◆ **Problem statement**:
Print every line of the listing below, starting with the line that holds "Access this article online" and going on through the line that holds "Epidemiology", both included, and print nothing else.
[Start of Attachment]
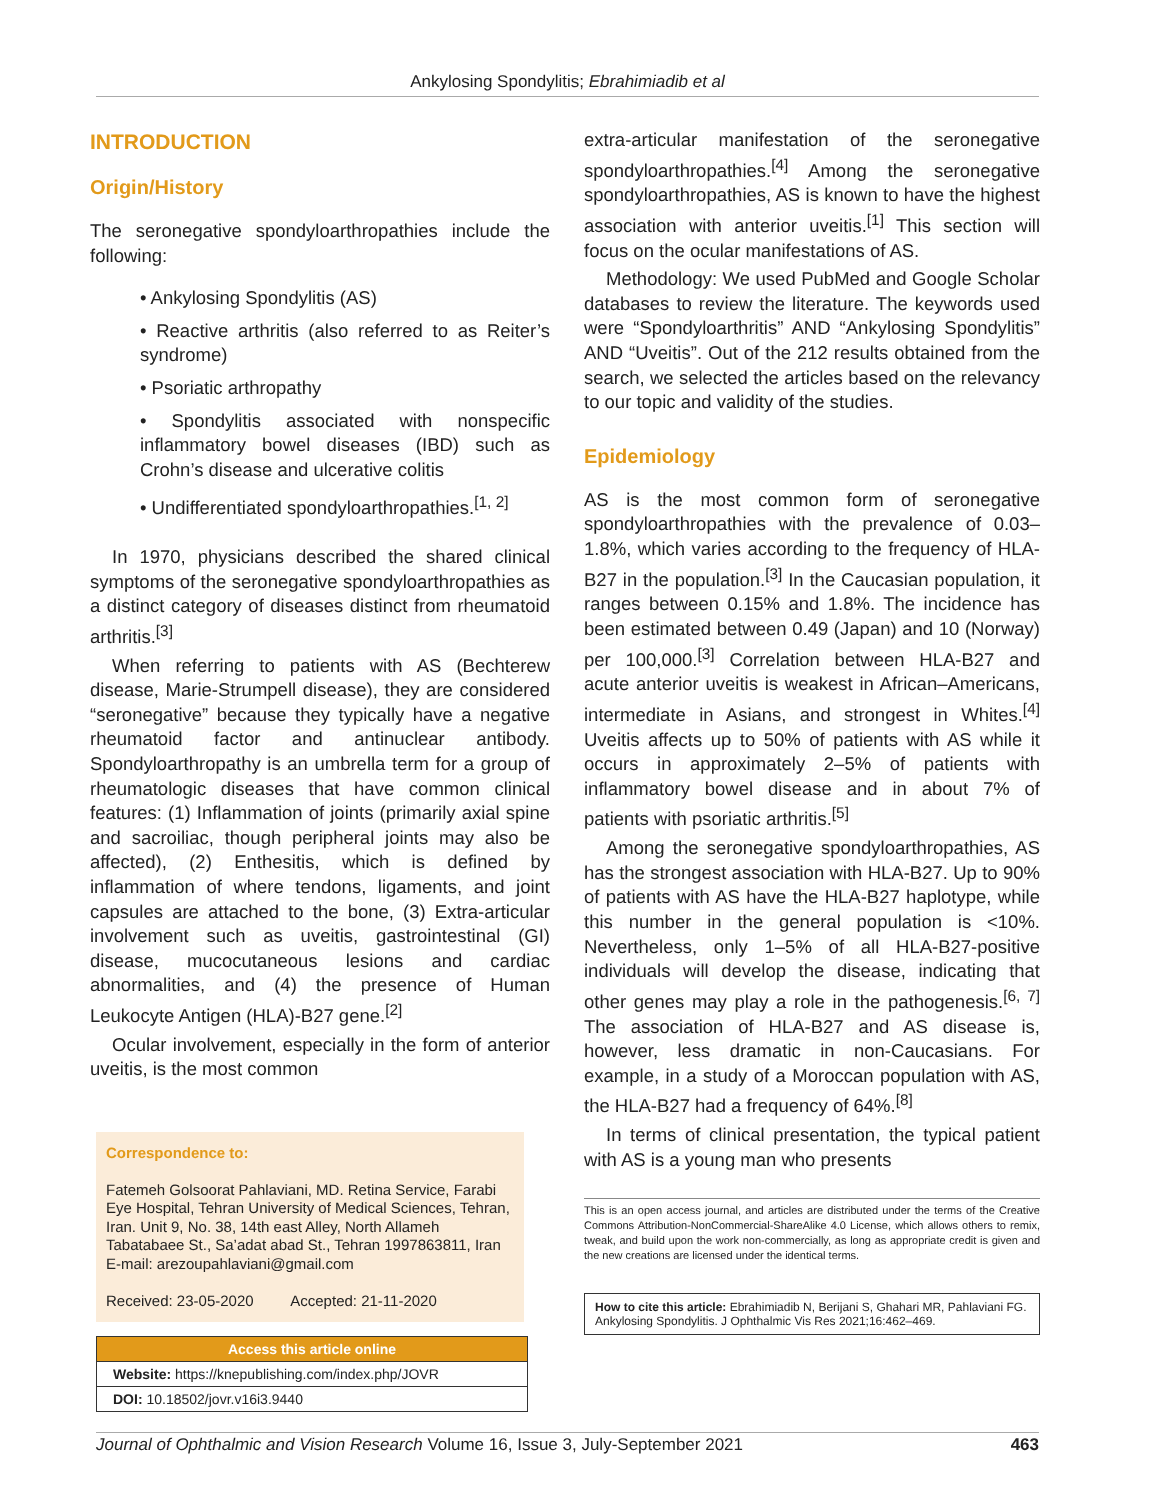Ankylosing Spondylitis; Ebrahimiadib et al
INTRODUCTION
Origin/History
The seronegative spondyloarthropathies include the following:
• Ankylosing Spondylitis (AS)
• Reactive arthritis (also referred to as Reiter’s syndrome)
• Psoriatic arthropathy
• Spondylitis associated with nonspecific inflammatory bowel diseases (IBD) such as Crohn’s disease and ulcerative colitis
• Undifferentiated spondyloarthropathies.<sup>[1, 2]</sup>
In 1970, physicians described the shared clinical symptoms of the seronegative spondyloarthropathies as a distinct category of diseases distinct from rheumatoid arthritis.<sup>[3]</sup>
When referring to patients with AS (Bechterew disease, Marie-Strumpell disease), they are considered “seronegative” because they typically have a negative rheumatoid factor and antinuclear antibody. Spondyloarthropathy is an umbrella term for a group of rheumatologic diseases that have common clinical features: (1) Inflammation of joints (primarily axial spine and sacroiliac, though peripheral joints may also be affected), (2) Enthesitis, which is defined by inflammation of where tendons, ligaments, and joint capsules are attached to the bone, (3) Extra-articular involvement such as uveitis, gastrointestinal (GI) disease, mucocutaneous lesions and cardiac abnormalities, and (4) the presence of Human Leukocyte Antigen (HLA)-B27 gene.<sup>[2]</sup>
Ocular involvement, especially in the form of anterior uveitis, is the most common
Correspondence to:
Fatemeh Golsoorat Pahlaviani, MD. Retina Service, Farabi Eye Hospital, Tehran University of Medical Sciences, Tehran, Iran. Unit 9, No. 38, 14th east Alley, North Allameh Tabatabaee St., Sa’adat abad St., Tehran 1997863811, Iran
E-mail: arezoupahlaviani@gmail.com
Received: 23-05-2020 Accepted: 21-11-2020
Access this article online
Website: https://knepublishing.com/index.php/JOVR
DOI: 10.18502/jovr.v16i3.9440
extra-articular manifestation of the seronegative spondyloarthropathies.<sup>[4]</sup> Among the seronegative spondyloarthropathies, AS is known to have the highest association with anterior uveitis.<sup>[1]</sup> This section will focus on the ocular manifestations of AS.
Methodology: We used PubMed and Google Scholar databases to review the literature. The keywords used were “Spondyloarthritis” AND “Ankylosing Spondylitis” AND “Uveitis”. Out of the 212 results obtained from the search, we selected the articles based on the relevancy to our topic and validity of the studies.
Epidemiology
AS is the most common form of seronegative spondyloarthropathies with the prevalence of 0.03–1.8%, which varies according to the frequency of HLA-B27 in the population.<sup>[3]</sup> In the Caucasian population, it ranges between 0.15% and 1.8%. The incidence has been estimated between 0.49 (Japan) and 10 (Norway) per 100,000.<sup>[3]</sup> Correlation between HLA-B27 and acute anterior uveitis is weakest in African–Americans, intermediate in Asians, and strongest in Whites.<sup>[4]</sup> Uveitis affects up to 50% of patients with AS while it occurs in approximately 2–5% of patients with inflammatory bowel disease and in about 7% of patients with psoriatic arthritis.<sup>[5]</sup>
Among the seronegative spondyloarthropathies, AS has the strongest association with HLA-B27. Up to 90% of patients with AS have the HLA-B27 haplotype, while this number in the general population is <10%. Nevertheless, only 1–5% of all HLA-B27-positive individuals will develop the disease, indicating that other genes may play a role in the pathogenesis.<sup>[6, 7]</sup> The association of HLA-B27 and AS disease is, however, less dramatic in non-Caucasians. For example, in a study of a Moroccan population with AS, the HLA-B27 had a frequency of 64%.<sup>[8]</sup>
In terms of clinical presentation, the typical patient with AS is a young man who presents
This is an open access journal, and articles are distributed under the terms of the Creative Commons Attribution-NonCommercial-ShareAlike 4.0 License, which allows others to remix, tweak, and build upon the work non-commercially, as long as appropriate credit is given and the new creations are licensed under the identical terms.
How to cite this article: Ebrahimiadib N, Berijani S, Ghahari MR, Pahlaviani FG. Ankylosing Spondylitis. J Ophthalmic Vis Res 2021;16:462–469.
Journal of Ophthalmic and Vision Research Volume 16, Issue 3, July-September 2021 463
[End of Attachment]
◆ **Solution**:
Access this article online
Website: https://knepublishing.com/index.php/JOVR
DOI: 10.18502/jovr.v16i3.9440
extra-articular manifestation of the seronegative spondyloarthropathies.<sup>[4]</sup> Among the seronegative spondyloarthropathies, AS is known to have the highest association with anterior uveitis.<sup>[1]</sup> This section will focus on the ocular manifestations of AS.
Methodology: We used PubMed and Google Scholar databases to review the literature. The keywords used were “Spondyloarthritis” AND “Ankylosing Spondylitis” AND “Uveitis”. Out of the 212 results obtained from the search, we selected the articles based on the relevancy to our topic and validity of the studies.
Epidemiology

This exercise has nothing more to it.